Climate Change and Alpine Rivers
– The PRIN NoAcqua Project
Climate change is rapidly altering the natural features of our rivers, intensifying extreme events such as droughts and floods. Alongside global-scale factors, we find local causes, such as water captation for human purposes. River droughts, in particular, are becoming increasingly common even in the alpine environments. In this contect, a recent national PRIN project (aptly named NOACQUA - Responses of Communities and Ecosystem Processes in Watercourses) carried out by the Alpstream research group in collaboration with UNIPR and UNIFE, has highlighted the potential impact of droughts on river functionality and biological communities inhabiting alpine streams that only recently have been experiencing hydrological intermittence.
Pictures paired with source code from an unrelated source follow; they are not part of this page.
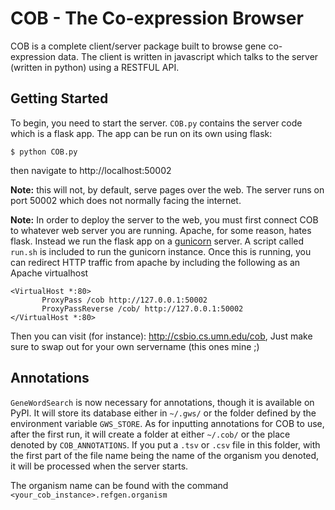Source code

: COB - The Co-expression Browser
===============================

COB is a complete client/server package built to browse gene co-expression data.
The client is written in javascript which talks to the server (written in python)
using a RESTFUL API.

Getting Started
---------------
To begin, you need to start the server. `COB.py` contains the server code which
is a flask app. The app can be run on its own using flask:
```
$ python COB.py
```
then navigate to http://localhost:50002

**Note:** this will not, by default, serve pages over the web. The server runs on
port 50002 which does not normally facing the internet.

**Note:**
In order to deploy the server to the web, you must first connect COB to whatever
web server you are running. Apache, for some reason, hates flask. Instead we
run the flask app on a [gunicorn](http://gunicorn.org/) server. A script called
`run.sh` is included to run the gunicorn instance. Once this is running, you can
redirect HTTP traffic from apache by including the following as an Apache virtualhost

```
<VirtualHost *:80>
       ProxyPass /cob http://127.0.0.1:50002
       ProxyPassReverse /cob/ http://127.0.0.1:50002
</VirtualHost *:80>
```

Then you can visit (for instance): http://csbio.cs.umn.edu/cob,
Just make sure to swap out for your own servername (this ones mine ;)

Annotations
-----------
`GeneWordSearch` is now necessary for annotations, though it is available on PyPI. It will
store its database either in `~/.gws/` or the folder defined by the environment variable
`GWS_STORE`. As for inputting annotations for COB to use, after the first run, it will
create a folder at either `~/.cob/` or the place denoted by `COB_ANNOTATIONS`. If you
put a `.tsv` or `.csv` file in this folder, with the first part of the file name being
the name of the organism you denoted, it will be processed when the server starts.

The organism name can be found with the command `<your_cob_instance>.refgen.organism`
In this project, we focused in particular on biodiversity, functionality, and resilience mechanisms of benthic communities. Since spring 2017, biological samplings were conducted in 13 rivers in the Piedmont Alps, where a perennial reach (control) and an intermittent section (disturbed) were identified. In these reaches, two sampling campaigns were carried out, analyzing key environmental parameters and characterizing diatom and benthic macroinvertebrate communities. Additional in-depth campaigns were conducted in three rivers: the Po, Pellice, and Varaita. The findings, summarized in 10 peer-reviewed scientific publications, demonstrated that drought events negatively impact the functionality of alpine lotic systems, altering internal primary productivity (estimated as benthic chlorophyll concentration) and reducing the degradation capacity of terrestrial organic matter. The shift to an intermittent regime leads to biodiversity loss and taxonomic and functional homogenization within alpine communities, which endures as a biological “memory” after the drought. This underscores the lack of resistance and resilience mechanisms of alpine benthic communities in comparison with those colonizing naturally intermittent systems, such as those characterizing the mediterranean area.
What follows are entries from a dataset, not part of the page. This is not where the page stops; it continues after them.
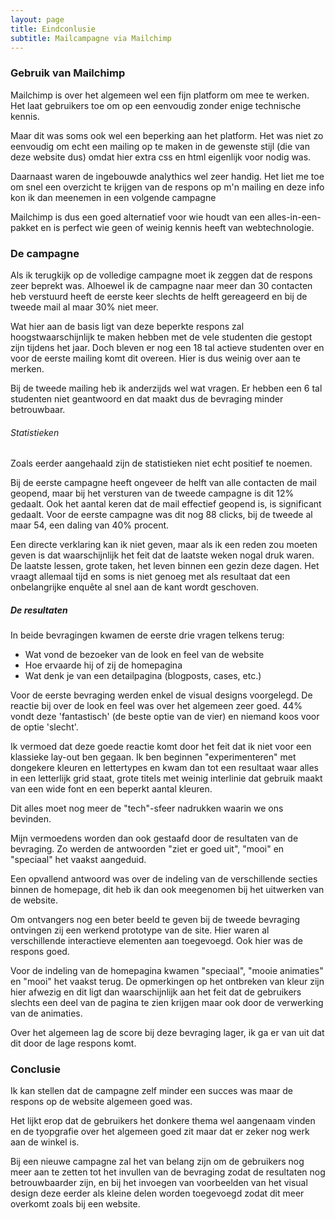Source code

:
 ```yaml
---
layout: page
title: Eindconlusie
subtitle: Mailcampagne via Mailchimp
---
```


### Gebruik van Mailchimp

Mailchimp is over het algemeen wel een fijn platform om mee te werken. Het laat gebruikers toe om op een eenvoudig zonder enige technische kennis.

Maar dit was soms ook wel een beperking aan het platform. Het was niet zo eenvoudig om echt een mailing op te maken in de gewenste stijl (die van deze website dus) omdat hier extra css en html eigenlijk voor nodig was.

Daarnaast waren de ingebouwde analythics wel zeer handig. Het liet me toe om snel een overzicht te krijgen van de respons op m'n mailing en deze info kon ik dan meenemen in een volgende campagne

Mailchimp is dus een goed alternatief voor wie houdt van een alles-in-een-pakket en is perfect wie geen of weinig kennis heeft van webtechnologie.

### De campagne

Als ik terugkijk op de volledige campagne moet ik zeggen dat de respons zeer beprekt was. Alhoewel ik de campagne naar meer dan 30 contacten heb verstuurd heeft de eerste keer slechts de helft gereageerd en bij de tweede mail al maar 30% niet meer.

Wat hier aan de basis ligt van deze beperkte respons zal hoogstwaarschijnlijk te maken hebben met de vele studenten die gestopt zijn tijdens het jaar. Doch bleven er nog een 18 tal actieve studenten over en voor de eerste mailing komt dit overeen. Hier is dus weinig over aan te merken.

Bij de tweede mailing heb ik anderzijds wel wat vragen. Er hebben een 6 tal studenten niet geantwoord en dat maakt dus de bevraging minder betrouwbaar.

###### Statistieken

Zoals eerder aangehaald zijn de statistieken niet echt positief te noemen.

Bij de eerste campagne heeft ongeveer de helft van alle contacten de mail geopend, maar bij het versturen van de tweede campagne is dit 12% gedaalt. Ook het aantal keren dat de mail effectief geopend is, is significant gedaalt. Voor de eerste campagne was dit nog 88 clicks, bij de tweede al maar 54, een daling van 40% procent.

Een directe verklaring kan ik niet geven, maar als ik een reden zou moeten geven is dat waarschijnlijk het feit dat de laatste weken nogal druk waren. De laatste lessen, grote taken, het leven binnen een gezin deze dagen. Het vraagt allemaal tijd en soms is niet genoeg met als resultaat dat een onbelangrijke enquête al snel aan de kant wordt geschoven.

##### De resultaten

In beide bevragingen kwamen de eerste drie vragen telkens terug:
- Wat vond de bezoeker van de look en feel van de website
- Hoe ervaarde hij of zij de homepagina
- Wat denk je van een detailpagina (blogposts, cases, etc.)

Voor de eerste bevraging werden enkel de visual designs voorgelegd. De reactie bij over de look en feel was over het algemeen zeer goed. 44% vondt deze 'fantastisch' (de beste optie van de vier) en niemand koos voor de optie 'slecht'.

Ik vermoed dat deze goede reactie komt door het feit dat ik niet voor een klassieke lay-out ben gegaan. Ik ben beginnen "experimenteren" met dongekere kleuren en lettertypes en kwam dan tot een resultaat waar alles in een letterlijk grid staat, grote titels met weinig interlinie dat gebruik maakt van een wide font en een beperkt aantal kleuren.

Dit alles moet nog meer de "tech"-sfeer nadrukken waarin we ons bevinden.

Mijn vermoedens worden dan ook gestaafd door de resultaten van de bevraging. Zo werden de antwoorden "ziet er goed uit", "mooi" en "speciaal" het vaakst aangeduid.

Een opvallend antwoord was over de indeling van de verschillende secties binnen de homepage, dit heb ik dan ook meegenomen bij het uitwerken van de website.

Om ontvangers nog een beter beeld te geven bij de tweede bevraging ontvingen zij een werkend prototype van de site. Hier waren al verschillende interactieve elementen aan toegevoegd. Ook hier was de respons goed.

Voor de indeling van de homepagina kwamen "speciaal", "mooie animaties" en "mooi" het vaakst terug. De opmerkingen op het ontbreken van kleur zijn hier afwezig en dit ligt dan waarschijnlijk aan het feit dat de gebruikers slechts een deel van de pagina te zien krijgen maar ook door de verwerking van de animaties.

Over het algemeen lag de score bij deze bevraging lager, ik ga er van uit dat dit door de lage respons komt.

### Conclusie

Ik kan stellen dat de campagne zelf minder een succes was maar de respons op de website algemeen goed was.

Het lijkt erop dat de gebruikers het donkere thema wel aangenaam vinden en de tyopgrafie over het algemeen goed zit maar dat er zeker nog werk aan de winkel is.

Bij een nieuwe campagne zal het van belang zijn om de gebruikers nog meer aan te zetten tot het invullen van de bevraging zodat de resultaten nog betrouwbaarder zijn, en bij het invoegen van voorbeelden van het visual design deze eerder als kleine delen worden toegevoegd zodat dit meer overkomt zoals bij een website.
Regarding benthic diatoms, it was observed that the hydrological cycle typical of intermittent rivers (i.e. water flow - lentification - drought - rewetting), significantly alters benthic communities both taxonomically and functionally. Moreover, after drought, the recovery time for diatom communities in alpine rivers is significantly longer than what observed in naturally intermittent systems.
The resilience of benthic macroinvertebrates was analyzed by investigating the importance of two potential refuges exploited during drought: the interstitial and the hyporheic zones. For this purpose, three piezometers were installed in the Saluzzo reach of the Po River, an area affected by the seasonal droughts.
Using these instruments, we collected organisms and water samples from August 2017 to August 2019. Analyses, conducted in collaboration with POLITO, UNIPR, and FEM, revealed that:
i) very few organisms are able to use the subsurface environments to survive drought periods;
ii) macroinvertebrate recolonization occurs primarily via drift
To assess the importance of residual pools for macrobenthos recolonization, we carried out an experiment in the FEM’s artificial channels, which furtherly demonstrated that pools play a minor role during the recolonization process, while drift remains the primary mechanism.